Jesus moves from light into darkness. He is a victim of human power and threat and is cast out into the night. The mood and time is dark. There is uncertainty. John’s words in the Prologue for him are a reality. “This is the verdict: light has come into the world, but people loved darkness instead of light because their deeds were evil.”

What is the night like? 

Positively it is a time of stillness, inviting us to rest, but going out in it with no light at all is dangerous and destabilising. I remember being at a licensing of a new rector in Winchelsea in my last appointment. Winchelsea has no street lights. We had all parked our cars in the light. We left the buffet in the school after the service in the pitch black. We couldn’t find our cars. I remember the Bishop of Chichester and his little man who carries his bag panicking ahead of me they might not ever get out of the town! 

But psychologically and spiritually it is much worse than not being able to find your car. The night is dark. I think in Holy Week there is a lesson here that there are parts of life that are night. There is a darkness in the world. There are people who are evil. There are times we are led into uncertainty and we long for the day to come and it doesn’t. .



I think we have to remember that part of the Holy Week isn’t pretty and we mustn’t on Wednesday rush to Sunday. Remember when Jesus died darkness covered the whole land. So I suggest sometime tonight, when it is dark, you might like to do two things.



1. Have a Tenebrae in your home. Get eight night lights, light them, and put them round a central larger lit candle. The night lights represent the human response to Jesus and the larger candle Jesus. 

Read the passion narrative in eight parts. After each part say “and it was night” and blow out a night light. 

Here are the eight parts: 
1. Matthew 26: 14 - 16
2. Matthew 26: 36 - 46
3. Matthew 26: 47 - 56
4. Matthew 26: 69 - 75
5. Matthew 27: 15 - 23
6. Matthew 27: 24 - 31
7. Matthew 27: 32 - 37
8. Matthew 27: 38 - 50

Then after the eighth night light has been extinguished play the Taize chant:
Stay with me, remain here with me, watch and pray. The You Tube link is here: 


Then read John 1: 1 - 5 and 9 - 11 and blow out the central candle. 

Then try and sit in absolute darkness and in silence for half an hour. Or as long as you can!

Then pray this prayer: 

May Jesus Christ
who for our sakes became obedient unto death,
even death on a cross,
keep us and strengthen us.



2. If Tenebrae is not your thing, read this story and a verse of a hymn meditatively. 

In 1833, John Henry Newman was dying.
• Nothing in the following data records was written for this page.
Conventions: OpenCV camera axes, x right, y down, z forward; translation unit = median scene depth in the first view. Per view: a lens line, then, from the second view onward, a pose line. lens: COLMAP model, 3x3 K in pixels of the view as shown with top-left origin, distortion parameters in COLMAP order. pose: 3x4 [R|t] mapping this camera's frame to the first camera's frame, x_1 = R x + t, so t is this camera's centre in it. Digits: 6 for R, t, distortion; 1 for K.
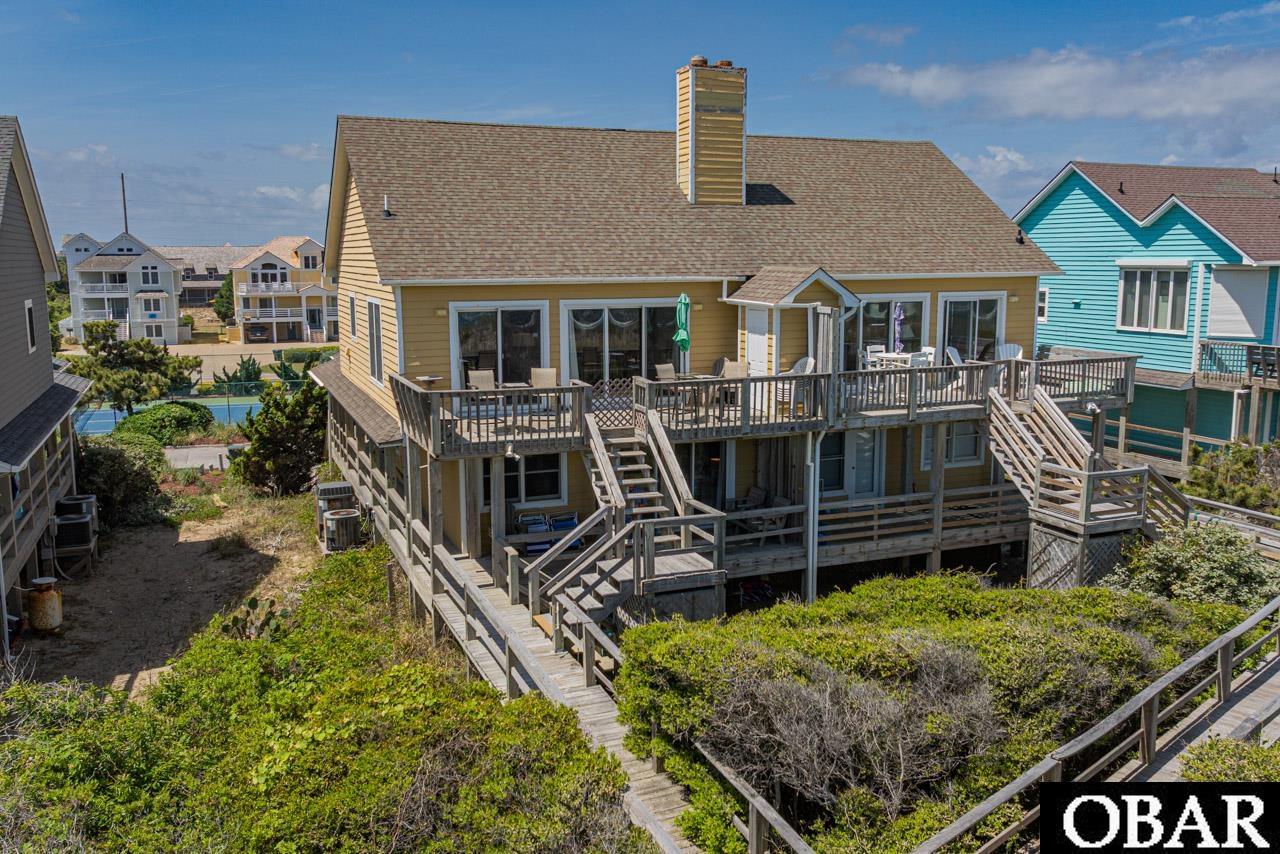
lens RADIAL K [[1068.5, 0, 644.7], [0, 1068.5, 421.8], [0, 0, 1]] dist [-0.013133, 0.018690]
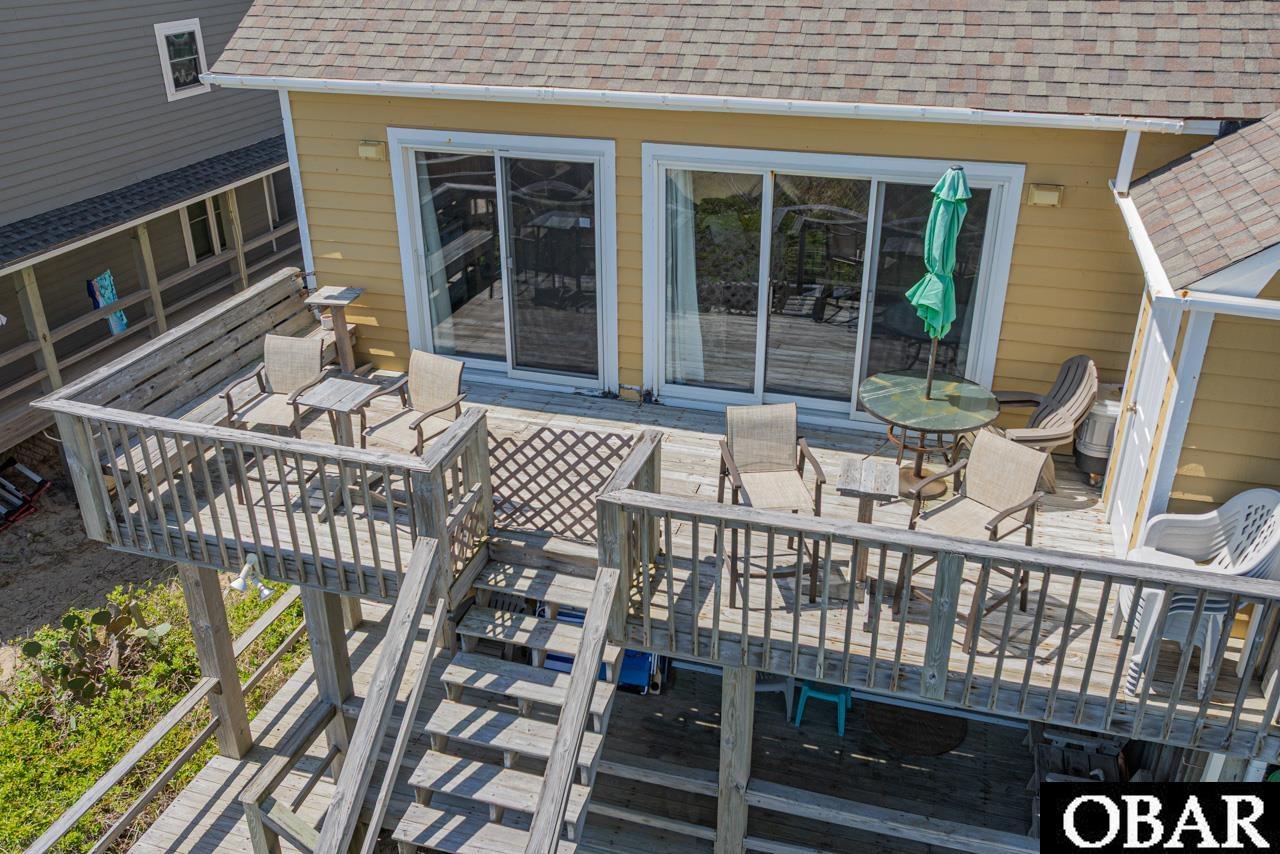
lens RADIAL K [[1068.5, 0, 644.7], [0, 1068.5, 421.8], [0, 0, 1]] dist [-0.013133, 0.018690]
pose [[0.779194, 0.277831, -0.561842, 0.152736], [-0.094712, 0.938289, 0.332632, -0.133905], [0.619585, -0.205972, 0.757423, 0.615991]]
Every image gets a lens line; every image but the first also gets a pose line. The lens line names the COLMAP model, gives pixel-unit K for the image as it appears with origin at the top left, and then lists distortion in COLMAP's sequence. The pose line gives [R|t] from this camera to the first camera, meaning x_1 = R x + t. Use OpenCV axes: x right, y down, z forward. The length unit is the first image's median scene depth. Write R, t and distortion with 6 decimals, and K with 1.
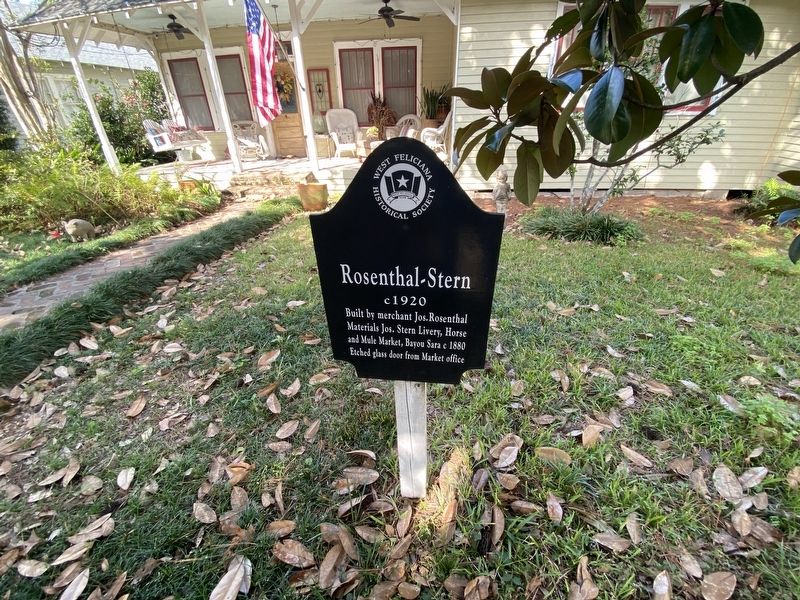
lens RADIAL K [[326.6, 0, 400.0], [0, 326.6, 300.0], [0, 0, 1]] dist [0.022003, -0.021424]
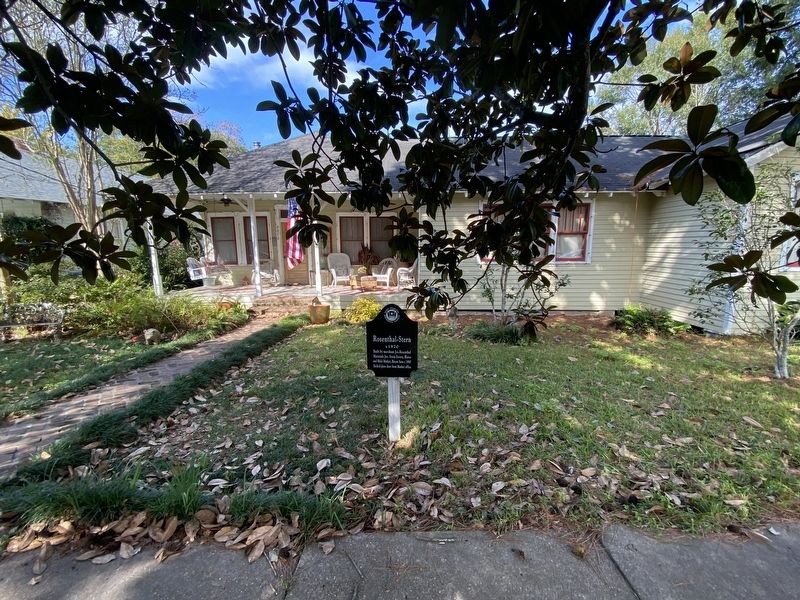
lens RADIAL K [[326.6, 0, 400.0], [0, 326.6, 300.0], [0, 0, 1]] dist [0.022003, -0.021424]
pose [[0.997746, 0.008045, 0.066619, -0.029300], [0.014999, 0.940929, -0.338271, 0.155666], [-0.065405, 0.338508, 0.938688, -0.523053]]
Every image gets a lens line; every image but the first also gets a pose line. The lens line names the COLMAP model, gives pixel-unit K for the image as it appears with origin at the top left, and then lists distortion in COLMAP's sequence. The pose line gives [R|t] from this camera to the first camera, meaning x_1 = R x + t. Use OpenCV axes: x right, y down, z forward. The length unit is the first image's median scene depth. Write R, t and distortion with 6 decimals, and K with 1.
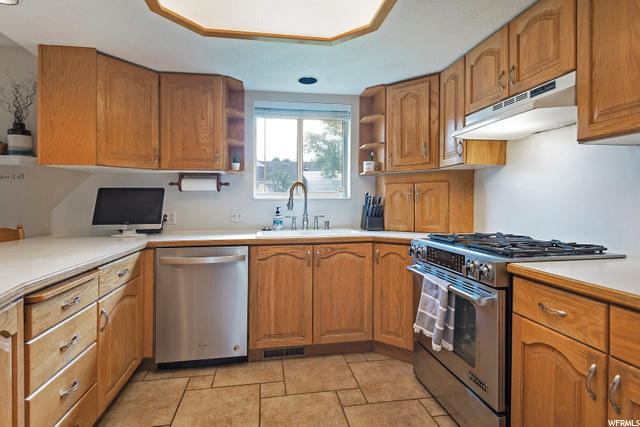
lens RADIAL K [[307.4, 0, 318.4], [0, 307.4, 204.3], [0, 0, 1]] dist [0.029984, -0.026709]
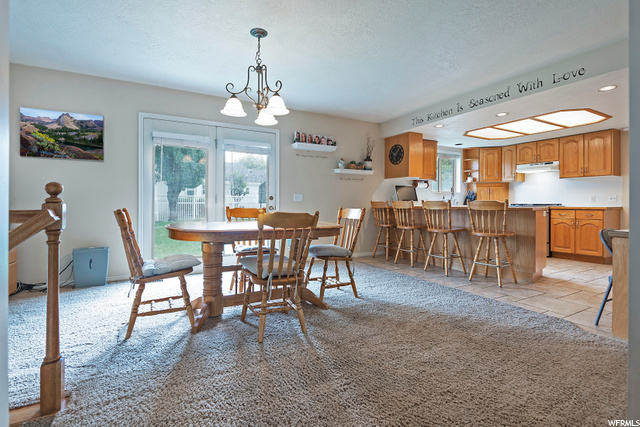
lens RADIAL K [[313.6, 0, 338.0], [0, 313.6, 204.5], [0, 0, 1]] dist [-0.001510, -0.000540]
pose [[0.928730, 0.002973, 0.370744, -1.975204], [-0.000816, 0.999982, -0.005974, 0.102534], [-0.370755, 0.005246, 0.928716, -1.026228]]
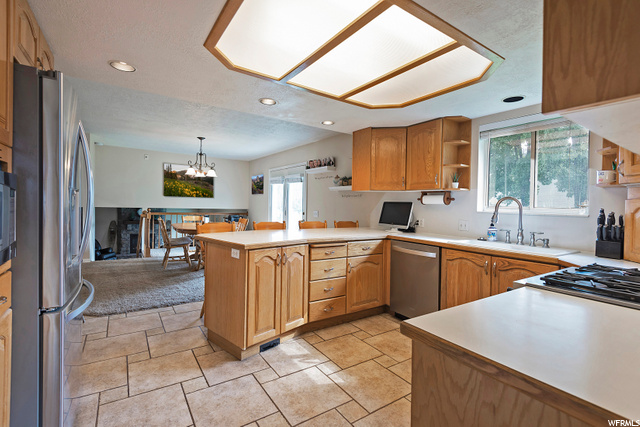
lens RADIAL K [[300.7, 0, 299.4], [0, 300.7, 216.2], [0, 0, 1]] dist [0.002130, 0.000125]
pose [[0.363016, 0.052986, -0.930275, 0.684576], [-0.036921, 0.998416, 0.042459, -0.028191], [0.931051, 0.018934, 0.364397, -0.029493]]
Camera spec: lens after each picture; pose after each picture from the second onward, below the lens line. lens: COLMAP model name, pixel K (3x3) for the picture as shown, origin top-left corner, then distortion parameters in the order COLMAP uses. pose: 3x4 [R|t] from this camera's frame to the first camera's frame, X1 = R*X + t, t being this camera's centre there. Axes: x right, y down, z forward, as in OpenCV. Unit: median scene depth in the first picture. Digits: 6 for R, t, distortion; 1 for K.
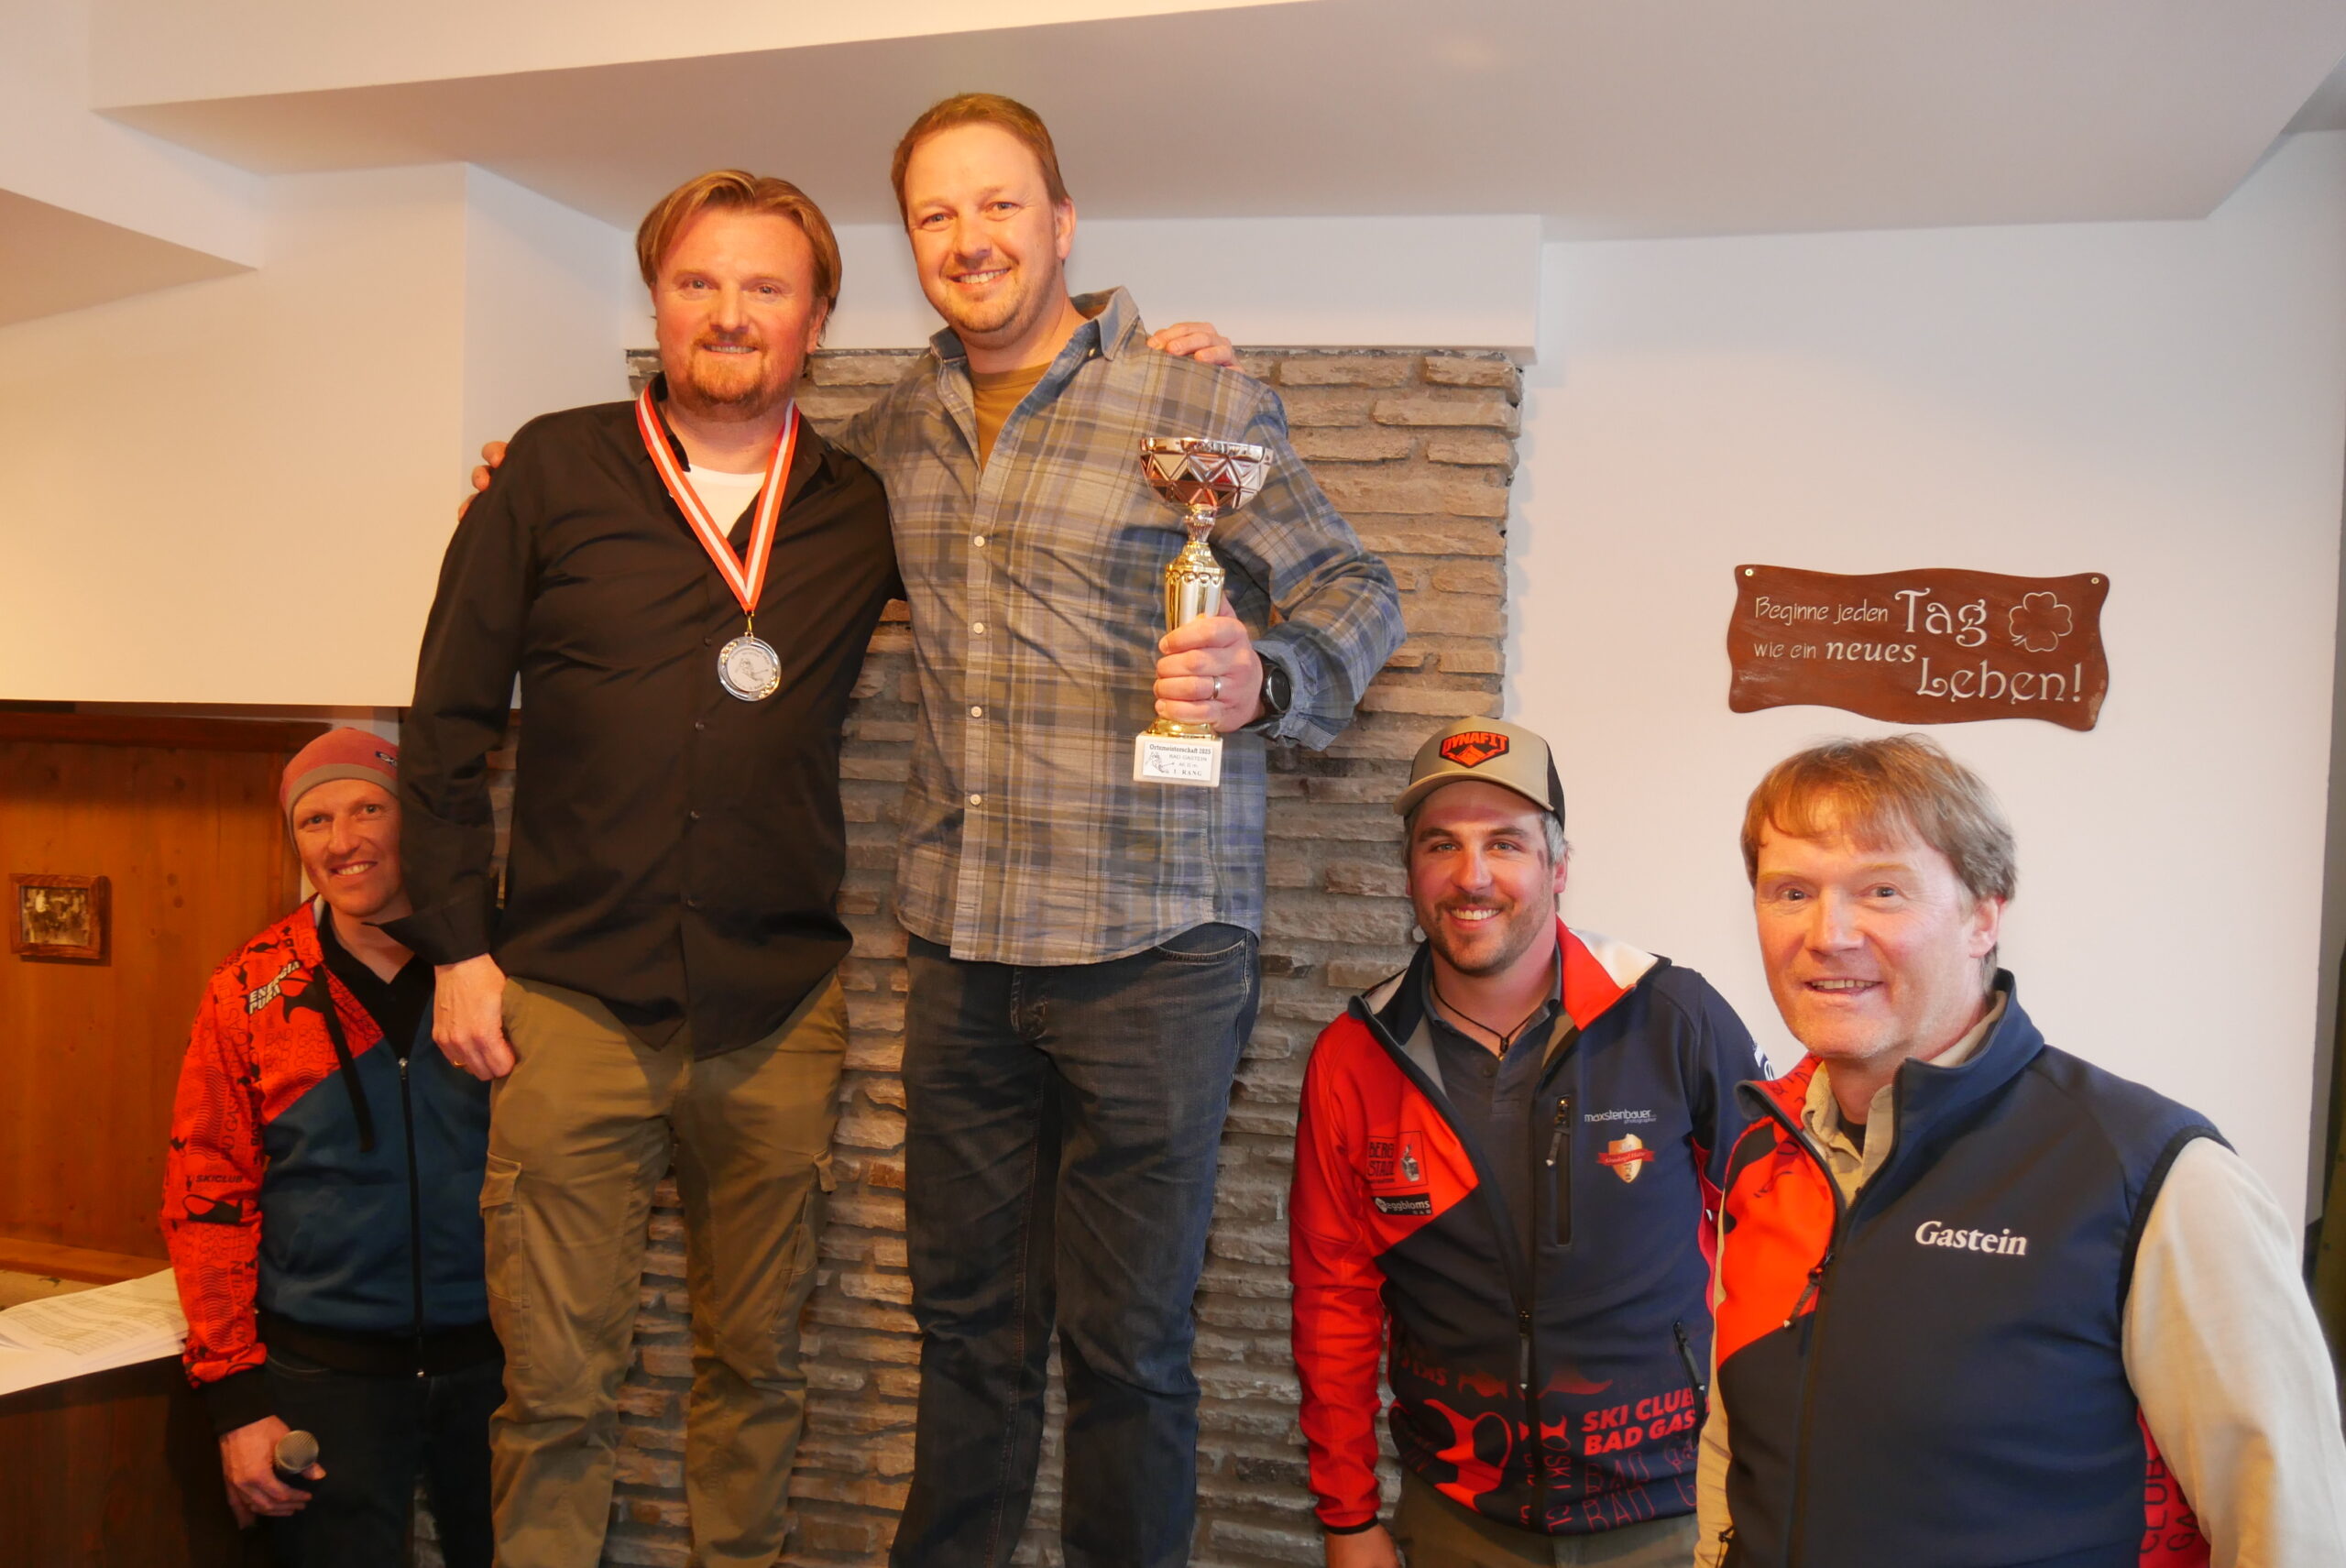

Struck down with a terrible fever and bad homesickness while travelling in the Mediterranean, he was desperate to come home. His ship home heading for Marseille when he was travelling back home became stranded in the straits of Bonifacio. It was there, while he felt most depressed that he wrote the poem “Lead kindly light.”

We don’t sing it much now, but it is an honest reaching out for divine help in the night: perhaps if you are in a hard night experience make this your prayer today:

Lead, kindly light, amid the encircling gloom, lead thou me on;
The night is dark, and I am far from home; lead thou me on.
Keep thou my feet; I do not ask to see the distant scene; one step enough for me.